Yaoundé, 08 juin 2025 (CAPnews) – Monica Macias incarne la sérénité paradoxale des survivants. Fille du premier président de Guinée équatoriale, Francisco Macias Nguema, son destin bascule en 1979 : envoyée à sept ans à Pyongyang sous la protection de Kim Il Sung, elle devient pupille du régime nord-coréen après l’exécution de son père. Loin des clichés sur l’« hermétique » Corée du Nord, elle décrit une adolescence structurée à l’École révolutionnaire de Mangyongdae, où discipline rime avec camaraderie et conversations téléphoniques avec le « Grand Leader ».
L’abandon et la renaissance
L’ombre d’une absence plane pourtant : celle de sa mère, disparue après l’assassinat de son époux. « Les visites maternelles étaient pour les autres », confie-t-elle, évoquant une cicatrice indélébile. À la mort de Kim Il Sung en 1994, elle entame un périple identitaire vers l’Espagne, puis New York et Séoul. Commence alors un travail de mémoire acharné : déconstruire l’image du père, tyran pour l’Occident, héros indépendantiste pour Pyongyang, et affronter le puzzle éclaté de ses origines.

Réhabilitation par l’écriture
Son arme ? La plume. Ses mémoires Black Girl from Pyongyang (2023) bouleversent les récits établis. S’appuyant sur des milliers de témoignages, elle y dénonce un complot colonial contre son père : « On a détruit sa réputation pour justifier son assassinat. Dictateur ? Oui. Criminel de masse ? Non. » Cette quête la confronte à un dilemme : Africaine élevée en Asie, socialiste en terre capitaliste, elle incarne l’intersectionnalité déroutante. « En Espagne, j’ai découvert ma nord-coréanité », souligne-t-elle, décrivant un choc culturel révélateur.
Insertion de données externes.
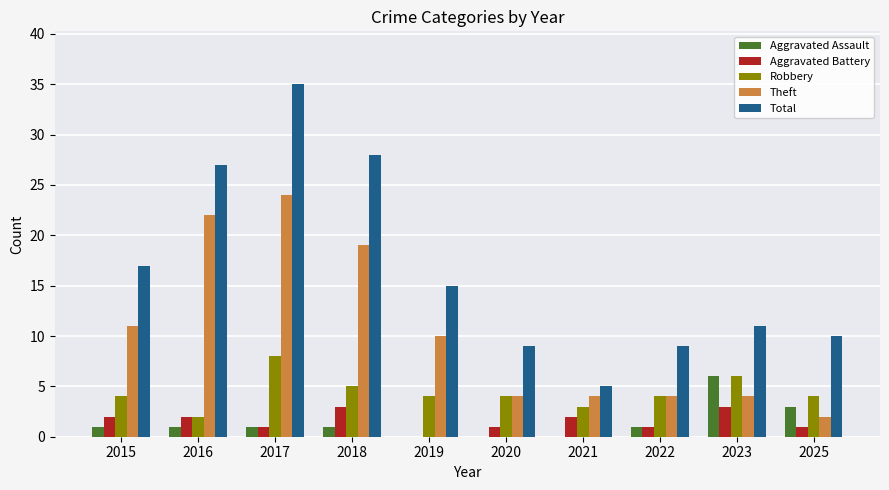

What is the sum of the Total values at 2017 and 2025?

45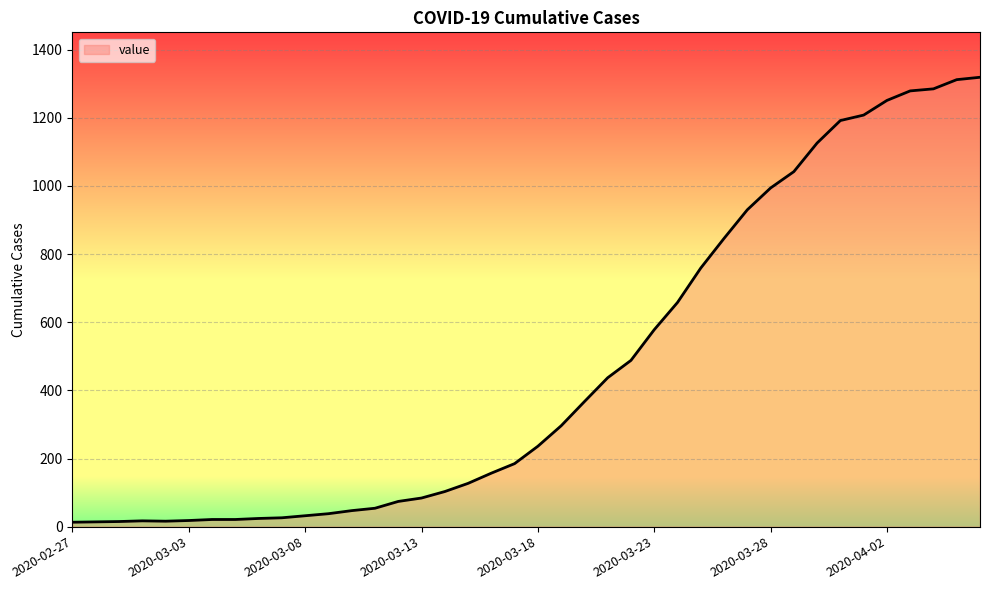

Does the chart display data point markers on the line(s)?

No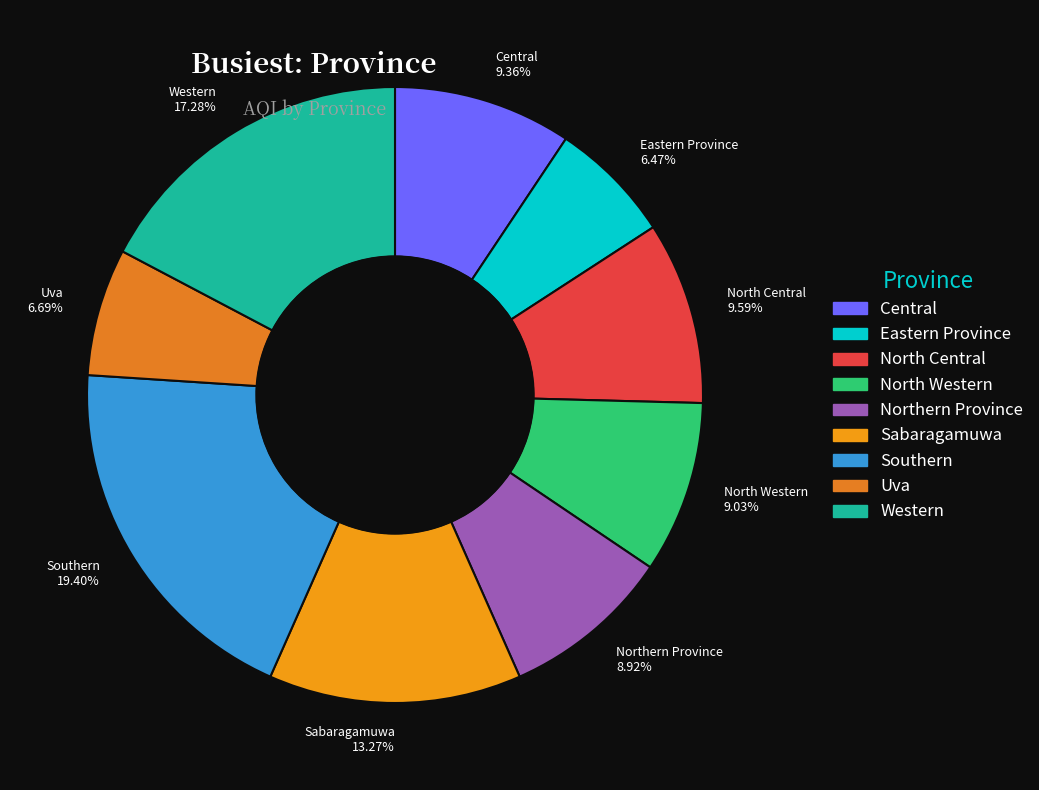

Which has a higher value, Eastern Province 6.47% or Sabaragamuwa 13.27%?

Sabaragamuwa 13.27%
La synthèse des contraires
Refusant les dualismes simplistes, Monica Macias érige son hybridité en philosophie : « Aucun système n’est moralement pur. » Professeure à Londres, elle assume ses contradictions : privilège d’enfant de chef d’État contre stigmatisation raciale ; loyauté envers Pyongyang sans adhésion à ses excès. « Le privilège n’invalide pas l’analyse », clame-t-elle face aux détracteurs. Sa visite en Corée du Nord en 2004, malgré la famine et l’isolement, scelle une fidélité viscérale : « Cette ville est mon socle. »

La paix des braves
L’apaisement surgit de l’intelligence historique. Sur l’exécution paternelle : « Victime d’ennemis multiples, mais je ne hais pas. » Quant à sa mère, jadis qualifiée d’« étrangère », la compassion a vaincu le ressentiment : « L’âge enseigne l’empathie. » Si l’écriture fut cathartique, elle reconnaît que « l’omission fut la plus cruelle ». Pyongyang lui légua l’essentiel : l’éthique.